Russian geocoding support in Nominatim
|Reported by:||Zibrnbernstein||Owned by:||geocoding@…|
As of now, Russian geocoding support in Nominatim is totally broken. I'm filing this meta-ticket to track progress on individual tickets and to gather relevant information.
The background is that I've tried to conduct a sociological study that involved computing coordinates for hundreds of thousands of addresses. For that, I planned to deploy a local Nominatim instance, but it turned out that for most of addresses it simply doesn't work. For now, I resort to using Yandex (Russia's #1 search engine) geocoding API that works like a charm, but is not suitable for bulk queries. Another point is that there are desktop applications being developed that use geocode-glib library (GNOME Maps, for example) that, in turn, uses Nominatim API inside.
The problem is that Russian addresses nomenclature is very diverse and informal. Here is a brief summary; if needed, I can create a wiki article on that.
1) The "street" term includes not only "улица" (a street proper), but also "переулок" (side-street), "проезд" (passage), "проспект" (avenue), "шоссе" (highway), "тупик" (cul-de-sac), "мост" (bridge), "площадь" (square) and some others. These are used in full or abbreviated form ("улица" -> "ул.", "проспект" -> "пр-т"), and can be both appended or prepended to the name.

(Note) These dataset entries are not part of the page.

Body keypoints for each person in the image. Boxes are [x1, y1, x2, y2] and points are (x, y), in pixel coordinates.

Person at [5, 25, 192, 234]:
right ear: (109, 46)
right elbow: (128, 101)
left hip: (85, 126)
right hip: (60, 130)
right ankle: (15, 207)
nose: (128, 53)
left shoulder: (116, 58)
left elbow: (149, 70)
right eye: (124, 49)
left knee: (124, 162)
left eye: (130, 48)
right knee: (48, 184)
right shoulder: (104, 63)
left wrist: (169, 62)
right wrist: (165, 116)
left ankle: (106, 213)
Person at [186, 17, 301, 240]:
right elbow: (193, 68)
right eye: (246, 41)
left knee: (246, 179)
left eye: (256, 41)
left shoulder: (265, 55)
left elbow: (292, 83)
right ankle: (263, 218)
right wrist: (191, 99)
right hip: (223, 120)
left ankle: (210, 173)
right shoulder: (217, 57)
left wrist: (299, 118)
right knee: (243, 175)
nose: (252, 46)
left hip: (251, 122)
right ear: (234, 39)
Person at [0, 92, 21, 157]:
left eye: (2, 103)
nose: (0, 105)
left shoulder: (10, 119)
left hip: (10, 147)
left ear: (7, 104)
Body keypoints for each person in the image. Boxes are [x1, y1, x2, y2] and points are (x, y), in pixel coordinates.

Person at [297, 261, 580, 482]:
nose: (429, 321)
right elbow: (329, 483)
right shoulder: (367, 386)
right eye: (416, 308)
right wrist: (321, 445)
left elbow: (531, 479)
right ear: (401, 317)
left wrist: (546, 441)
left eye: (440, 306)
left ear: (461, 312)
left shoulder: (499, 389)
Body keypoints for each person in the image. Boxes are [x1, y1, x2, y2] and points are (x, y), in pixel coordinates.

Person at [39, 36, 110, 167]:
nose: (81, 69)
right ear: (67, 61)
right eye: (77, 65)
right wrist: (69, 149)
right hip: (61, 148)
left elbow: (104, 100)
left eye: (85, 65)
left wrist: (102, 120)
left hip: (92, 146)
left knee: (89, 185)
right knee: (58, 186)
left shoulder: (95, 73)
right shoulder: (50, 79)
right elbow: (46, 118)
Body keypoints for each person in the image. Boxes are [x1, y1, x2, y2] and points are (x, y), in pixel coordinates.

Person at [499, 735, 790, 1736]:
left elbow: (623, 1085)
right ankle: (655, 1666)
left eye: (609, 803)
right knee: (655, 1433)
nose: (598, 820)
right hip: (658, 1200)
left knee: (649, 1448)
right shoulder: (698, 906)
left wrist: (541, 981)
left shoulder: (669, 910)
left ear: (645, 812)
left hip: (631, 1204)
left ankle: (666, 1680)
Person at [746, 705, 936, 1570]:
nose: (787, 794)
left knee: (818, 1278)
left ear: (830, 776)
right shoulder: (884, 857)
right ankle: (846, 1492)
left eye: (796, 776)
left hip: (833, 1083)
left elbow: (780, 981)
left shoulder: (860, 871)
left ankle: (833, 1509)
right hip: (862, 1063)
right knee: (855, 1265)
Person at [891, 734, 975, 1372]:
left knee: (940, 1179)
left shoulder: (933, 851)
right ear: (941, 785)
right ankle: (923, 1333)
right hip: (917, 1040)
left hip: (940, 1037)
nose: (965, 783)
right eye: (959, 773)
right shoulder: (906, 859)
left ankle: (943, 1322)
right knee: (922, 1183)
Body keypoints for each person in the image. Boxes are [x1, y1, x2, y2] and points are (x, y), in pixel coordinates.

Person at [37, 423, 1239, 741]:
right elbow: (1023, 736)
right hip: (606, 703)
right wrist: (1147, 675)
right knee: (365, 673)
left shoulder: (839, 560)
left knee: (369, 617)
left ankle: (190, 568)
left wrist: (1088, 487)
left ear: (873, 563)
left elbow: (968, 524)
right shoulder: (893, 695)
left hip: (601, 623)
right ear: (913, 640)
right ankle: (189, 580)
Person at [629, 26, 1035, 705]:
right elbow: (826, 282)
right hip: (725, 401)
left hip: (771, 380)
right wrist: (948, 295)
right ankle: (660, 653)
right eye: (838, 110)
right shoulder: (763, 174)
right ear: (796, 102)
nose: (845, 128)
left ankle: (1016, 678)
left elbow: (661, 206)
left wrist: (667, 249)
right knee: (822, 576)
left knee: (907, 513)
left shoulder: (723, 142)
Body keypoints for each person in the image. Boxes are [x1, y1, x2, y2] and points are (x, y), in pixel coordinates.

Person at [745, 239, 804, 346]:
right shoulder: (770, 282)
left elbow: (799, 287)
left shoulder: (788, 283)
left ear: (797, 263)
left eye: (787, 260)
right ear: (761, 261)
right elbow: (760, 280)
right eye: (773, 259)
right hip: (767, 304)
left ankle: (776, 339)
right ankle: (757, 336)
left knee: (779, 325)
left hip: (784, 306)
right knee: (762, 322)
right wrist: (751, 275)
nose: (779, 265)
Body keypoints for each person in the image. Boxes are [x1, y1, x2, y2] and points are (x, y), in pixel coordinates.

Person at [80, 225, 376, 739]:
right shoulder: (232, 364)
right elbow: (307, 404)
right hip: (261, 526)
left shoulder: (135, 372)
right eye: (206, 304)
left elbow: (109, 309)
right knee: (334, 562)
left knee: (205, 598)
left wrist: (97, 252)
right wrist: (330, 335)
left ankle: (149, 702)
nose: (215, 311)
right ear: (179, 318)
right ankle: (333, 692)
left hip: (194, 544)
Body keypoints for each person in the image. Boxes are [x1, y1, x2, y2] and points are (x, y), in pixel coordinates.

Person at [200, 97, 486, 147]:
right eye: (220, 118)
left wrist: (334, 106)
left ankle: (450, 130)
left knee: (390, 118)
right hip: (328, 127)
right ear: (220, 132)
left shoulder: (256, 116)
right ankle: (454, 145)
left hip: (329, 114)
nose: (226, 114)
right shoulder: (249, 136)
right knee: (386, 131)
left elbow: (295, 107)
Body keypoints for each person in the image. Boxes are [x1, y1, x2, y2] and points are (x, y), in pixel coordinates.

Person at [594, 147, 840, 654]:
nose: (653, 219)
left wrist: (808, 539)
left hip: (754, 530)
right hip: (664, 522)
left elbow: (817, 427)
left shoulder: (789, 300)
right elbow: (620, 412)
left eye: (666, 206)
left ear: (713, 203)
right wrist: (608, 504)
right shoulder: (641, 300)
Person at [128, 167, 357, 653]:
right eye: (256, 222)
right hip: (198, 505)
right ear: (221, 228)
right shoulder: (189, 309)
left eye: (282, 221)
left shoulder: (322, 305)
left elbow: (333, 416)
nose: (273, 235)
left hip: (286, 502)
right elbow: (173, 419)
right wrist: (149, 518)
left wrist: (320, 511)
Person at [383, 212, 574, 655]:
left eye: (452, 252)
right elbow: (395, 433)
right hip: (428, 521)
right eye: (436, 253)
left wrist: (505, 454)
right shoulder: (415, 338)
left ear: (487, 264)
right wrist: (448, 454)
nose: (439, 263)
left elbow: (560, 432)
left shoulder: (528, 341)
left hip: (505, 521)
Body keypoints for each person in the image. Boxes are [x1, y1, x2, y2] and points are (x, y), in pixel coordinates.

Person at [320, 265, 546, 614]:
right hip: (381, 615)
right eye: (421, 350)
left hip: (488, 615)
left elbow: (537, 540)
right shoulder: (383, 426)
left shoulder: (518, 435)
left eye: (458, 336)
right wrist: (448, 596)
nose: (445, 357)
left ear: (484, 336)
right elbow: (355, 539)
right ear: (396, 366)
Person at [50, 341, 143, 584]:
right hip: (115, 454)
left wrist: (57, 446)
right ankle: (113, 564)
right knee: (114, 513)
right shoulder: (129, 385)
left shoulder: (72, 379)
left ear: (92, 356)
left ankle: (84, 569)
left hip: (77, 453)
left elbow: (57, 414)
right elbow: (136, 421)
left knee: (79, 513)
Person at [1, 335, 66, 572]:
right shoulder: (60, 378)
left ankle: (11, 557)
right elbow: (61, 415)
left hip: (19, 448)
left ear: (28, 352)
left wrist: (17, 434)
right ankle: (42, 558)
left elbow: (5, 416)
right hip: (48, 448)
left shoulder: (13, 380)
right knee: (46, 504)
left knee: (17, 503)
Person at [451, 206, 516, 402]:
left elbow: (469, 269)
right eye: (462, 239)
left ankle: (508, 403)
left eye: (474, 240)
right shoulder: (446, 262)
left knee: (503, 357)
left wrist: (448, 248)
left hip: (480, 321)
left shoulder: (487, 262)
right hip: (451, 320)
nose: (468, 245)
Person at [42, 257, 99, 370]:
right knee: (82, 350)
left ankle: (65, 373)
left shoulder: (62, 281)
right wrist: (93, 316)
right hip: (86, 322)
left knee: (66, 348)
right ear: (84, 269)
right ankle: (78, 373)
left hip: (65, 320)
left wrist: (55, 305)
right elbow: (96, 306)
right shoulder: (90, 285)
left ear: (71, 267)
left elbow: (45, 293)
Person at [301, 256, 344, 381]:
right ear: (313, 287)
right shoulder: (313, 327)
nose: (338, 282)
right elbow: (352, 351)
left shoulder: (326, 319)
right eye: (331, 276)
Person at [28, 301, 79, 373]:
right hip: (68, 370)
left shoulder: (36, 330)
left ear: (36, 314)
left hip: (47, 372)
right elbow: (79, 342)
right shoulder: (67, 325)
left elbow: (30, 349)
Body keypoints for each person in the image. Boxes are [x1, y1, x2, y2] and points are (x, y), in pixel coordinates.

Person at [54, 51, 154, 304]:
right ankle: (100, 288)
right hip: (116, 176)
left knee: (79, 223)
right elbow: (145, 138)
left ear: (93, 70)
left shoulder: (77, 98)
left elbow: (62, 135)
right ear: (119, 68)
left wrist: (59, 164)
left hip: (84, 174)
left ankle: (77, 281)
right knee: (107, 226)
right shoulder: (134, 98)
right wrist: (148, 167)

Sometimes, "Большой" (major) or "Малый" (minor) are the part of the name, and the word order is arbitrary. Thus, "Большой Ордынский пер." and "Ордынский Большой переулок" refer to the same. #4703
Examples: "ул. Арбат", "Красная Площадь", "Филиппов пер.", "Энтузиастов шоссе"
2) The building number nomenclature is also very diverse. Usually, there is a top-level prefix: "дом" (house) or "владение" (property), followed by the main number. These prefixes can be abbreviated as "д." оr "вл." or even omitted. #4647
Besides the main number, there can be also letter indexes, different sub-numbers and combinations of those:
- letter index is a letter (usually "а", "б", "в") appended to the building number without a space;
- sub-building is either a "строение" or "корпус". These are similar, but not interchangeable. These can be spelled full-form ("дом 1 строение 2)" or abbreviated in different ways: "д. 1 стр. 2", "д. 1с2", "3 корп. 1", "3к1". As you see, are short form ("стр. 3") and one-letter form ("с3"); both period and space can be omitted when appending it to the main number. Moreover, a sub-building number can have a letter index itself;
- finally, the slash syntax is used when the building has dual address. For example, a building on the corner of two streets can be addressed as both "ул. Малая Ордынка 30" and "Большой Ордынский пер., 6с1", while full address is "Малая Ордынка 30/6с1".
3) Rarely, but there can be ranges used as building numbers. For example, there is one single building with an address "Лесная ул., 10-16". This means that this building should be a hit for requests like "Лесная, 12" or "Лесная, 14" (but not "Лесная, 11" - there are even and odd sides of the street usually).
As a solution, I can imagine some code that canonicalizes the requested address. For this to work, all the Russian addresses in OSM will need to be canonicalized, too (probably, with the help of the same code).